TEXT SECTION.

In this case, the claims resolved by arbitration were within the scope of the parties’
franchise agreement. As noted above, the franchise agreement provides that a claim for breach
of the agreement is subject to arbitration, and the arbitrator awarded damages for breach of the
parties’ franchise agreement.
Choice Hotels filed for confirmation within a year after the
arbitration award was granted. Furthermore, although Defendants were served in this case and
received notice of the Motion, Defendants have failed to answer Choice Hotels’s application or
otherwise make a showing of any grounds for vacating the arbitration award. There is nothing in
the record to suggest that any of the limited grounds for setting aside an arbitration award are
present in this case. See 9 U.S.C. § 10(a). Accordingly, the Court will grant the Motion for
Default Judgment to the extent it seeks confirmation of the arbitrator’s award of $86,296.86, plus
post-award interest on $82,696.86 of the award at the judgment rate of interest permitted by
Maryland law from October 15, 2014, the date of the arbitration award, to the date of this Order.
Post-Judgment Interest and Costs
To the extent that Choice Hotels also requests post-judgment interest for the time period
following this Court’s grant of default judgment, Choice Hotels is entitled by statute to such
post-judgment interest as calculated under federal law, so the Court need not specifically award
it. See 28 U.S.C. § 1961(a) (“Interest shall be allowed on any money judgment in a civil case
recovered in a district court.”).

ASSIGNMENT. Write out the court excerpt on confirming the arbitration award again, word for word and in full. Nothing in the records is needed.

SUPPLIED MATERIAL.

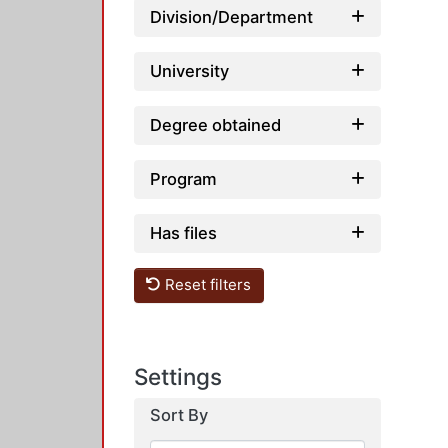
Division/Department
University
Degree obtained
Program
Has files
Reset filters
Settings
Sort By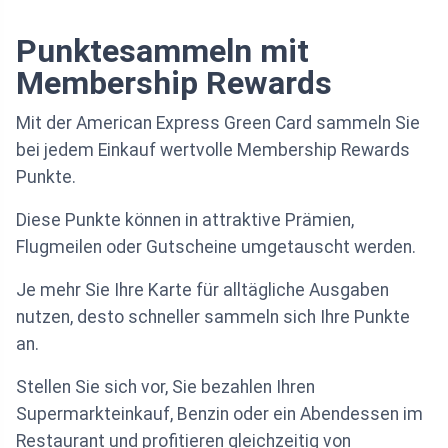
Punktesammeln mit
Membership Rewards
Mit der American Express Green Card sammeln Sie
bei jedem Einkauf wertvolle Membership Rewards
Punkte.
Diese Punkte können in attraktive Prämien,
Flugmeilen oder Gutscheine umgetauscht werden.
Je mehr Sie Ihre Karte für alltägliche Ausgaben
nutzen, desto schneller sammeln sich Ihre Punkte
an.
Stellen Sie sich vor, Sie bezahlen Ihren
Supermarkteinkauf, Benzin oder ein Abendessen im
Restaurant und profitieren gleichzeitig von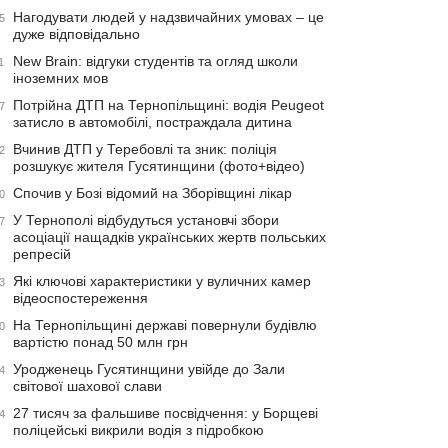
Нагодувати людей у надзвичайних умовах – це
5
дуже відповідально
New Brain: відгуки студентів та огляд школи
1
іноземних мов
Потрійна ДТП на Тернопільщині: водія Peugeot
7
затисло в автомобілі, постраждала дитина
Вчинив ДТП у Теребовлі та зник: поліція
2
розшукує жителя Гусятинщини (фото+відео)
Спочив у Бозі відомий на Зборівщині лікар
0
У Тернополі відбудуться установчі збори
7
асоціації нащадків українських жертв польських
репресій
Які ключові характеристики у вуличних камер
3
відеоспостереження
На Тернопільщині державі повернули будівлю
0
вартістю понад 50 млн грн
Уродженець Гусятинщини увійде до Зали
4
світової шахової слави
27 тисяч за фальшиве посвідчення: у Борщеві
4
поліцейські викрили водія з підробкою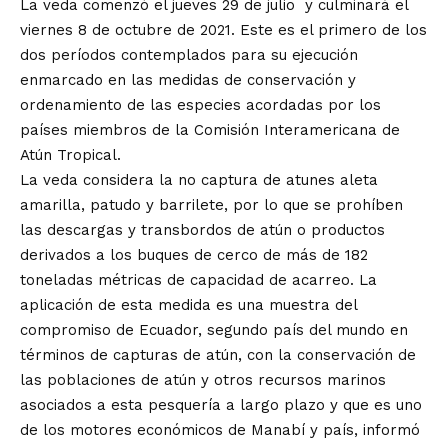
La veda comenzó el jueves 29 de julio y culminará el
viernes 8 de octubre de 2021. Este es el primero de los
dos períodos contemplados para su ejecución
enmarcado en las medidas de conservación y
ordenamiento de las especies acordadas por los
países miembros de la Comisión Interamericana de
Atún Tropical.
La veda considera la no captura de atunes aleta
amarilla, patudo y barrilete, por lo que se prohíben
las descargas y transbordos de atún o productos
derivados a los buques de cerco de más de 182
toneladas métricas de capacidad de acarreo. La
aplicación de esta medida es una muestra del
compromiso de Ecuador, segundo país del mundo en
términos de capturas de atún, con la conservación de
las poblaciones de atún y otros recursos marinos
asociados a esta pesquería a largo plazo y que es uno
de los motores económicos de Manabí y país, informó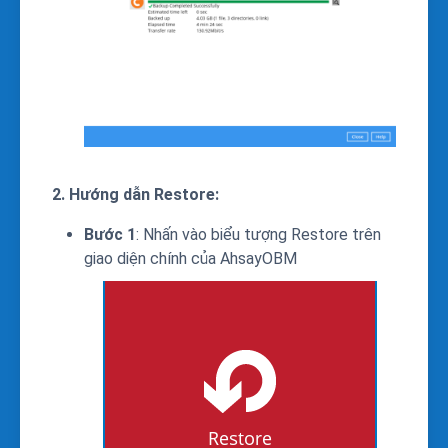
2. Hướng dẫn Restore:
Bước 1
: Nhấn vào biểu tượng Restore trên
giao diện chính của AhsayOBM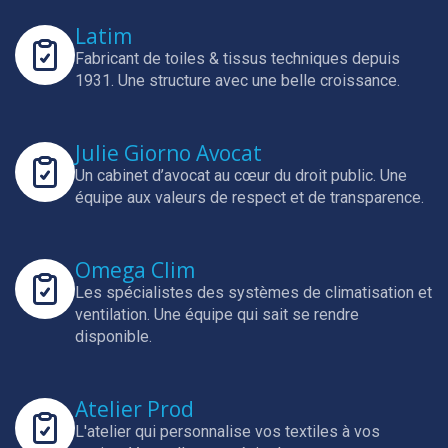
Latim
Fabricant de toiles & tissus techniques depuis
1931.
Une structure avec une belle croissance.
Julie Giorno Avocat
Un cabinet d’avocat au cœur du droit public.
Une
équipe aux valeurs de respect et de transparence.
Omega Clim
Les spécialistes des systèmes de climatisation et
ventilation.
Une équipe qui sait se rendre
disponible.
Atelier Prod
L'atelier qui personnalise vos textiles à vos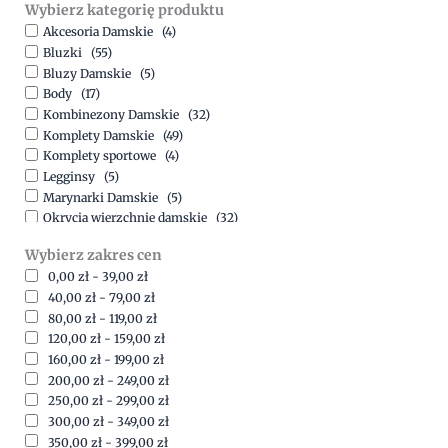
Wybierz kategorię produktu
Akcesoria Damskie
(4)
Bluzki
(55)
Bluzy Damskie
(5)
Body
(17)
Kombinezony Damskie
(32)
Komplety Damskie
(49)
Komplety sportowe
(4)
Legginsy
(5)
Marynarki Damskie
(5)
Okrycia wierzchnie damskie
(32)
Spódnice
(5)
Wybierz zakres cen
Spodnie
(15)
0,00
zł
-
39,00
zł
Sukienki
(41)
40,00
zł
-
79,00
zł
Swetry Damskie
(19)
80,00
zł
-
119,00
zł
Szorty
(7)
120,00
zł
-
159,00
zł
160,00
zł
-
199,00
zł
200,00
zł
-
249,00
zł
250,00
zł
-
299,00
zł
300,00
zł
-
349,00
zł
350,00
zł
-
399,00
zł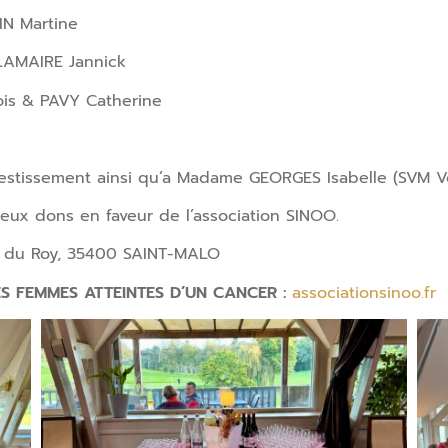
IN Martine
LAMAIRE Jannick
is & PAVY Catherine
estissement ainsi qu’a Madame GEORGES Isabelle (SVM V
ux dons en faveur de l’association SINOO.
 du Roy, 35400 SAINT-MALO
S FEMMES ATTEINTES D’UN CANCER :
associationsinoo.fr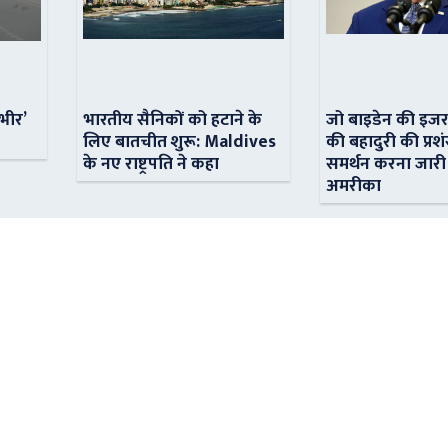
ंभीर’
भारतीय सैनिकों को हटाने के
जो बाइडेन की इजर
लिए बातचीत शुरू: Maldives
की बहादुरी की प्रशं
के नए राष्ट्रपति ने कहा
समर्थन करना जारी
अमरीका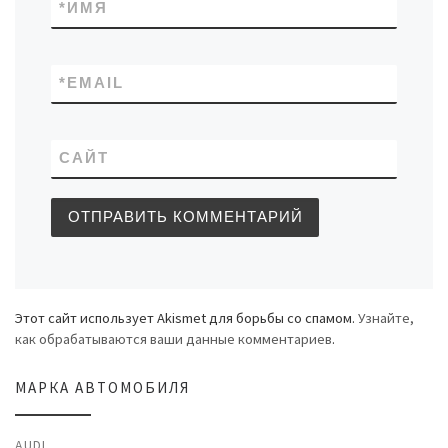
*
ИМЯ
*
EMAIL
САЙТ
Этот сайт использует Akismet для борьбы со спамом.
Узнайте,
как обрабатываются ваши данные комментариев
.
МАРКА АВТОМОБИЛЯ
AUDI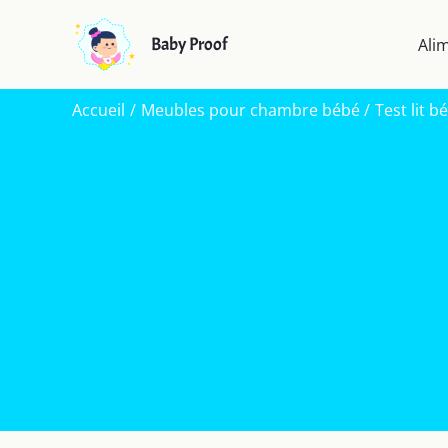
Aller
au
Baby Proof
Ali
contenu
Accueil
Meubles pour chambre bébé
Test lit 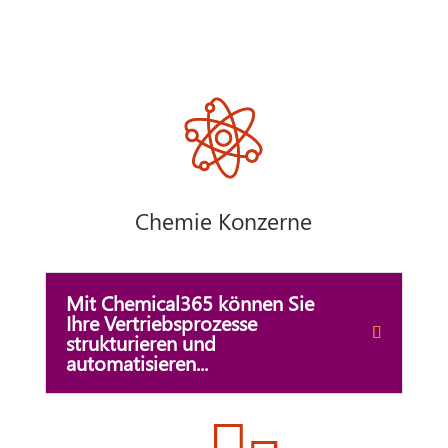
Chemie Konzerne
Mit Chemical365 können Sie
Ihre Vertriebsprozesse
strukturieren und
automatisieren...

WORKED SOLUTION.
In this case, the claims resolved by arbitration were within the scope of the parties’
franchise agreement. As noted above, the franchise agreement provides that a claim for breach
of the agreement is subject to arbitration, and the arbitrator awarded damages for breach of the
parties’ franchise agreement.
Choice Hotels filed for confirmation within a year after the
arbitration award was granted. Furthermore, although Defendants were served in this case and
received notice of the Motion, Defendants have failed to answer Choice Hotels’s application or
otherwise make a showing of any grounds for vacating the arbitration award. There is nothing in
the record to suggest that any of the limited grounds for setting aside an arbitration award are
present in this case. See 9 U.S.C. § 10(a). Accordingly, the Court will grant the Motion for
Default Judgment to the extent it seeks confirmation of the arbitrator’s award of $86,296.86, plus
post-award interest on $82,696.86 of the award at the judgment rate of interest permitted by
Maryland law from October 15, 2014, the date of the arbitration award, to the date of this Order.
Post-Judgment Interest and Costs
To the extent that Choice Hotels also requests post-judgment interest for the time period
following this Court’s grant of default judgment, Choice Hotels is entitled by statute to such
post-judgment interest as calculated under federal law, so the Court need not specifically award
it. See 28 U.S.C. § 1961(a) (“Interest shall be allowed on any money judgment in a civil case
recovered in a district court.”).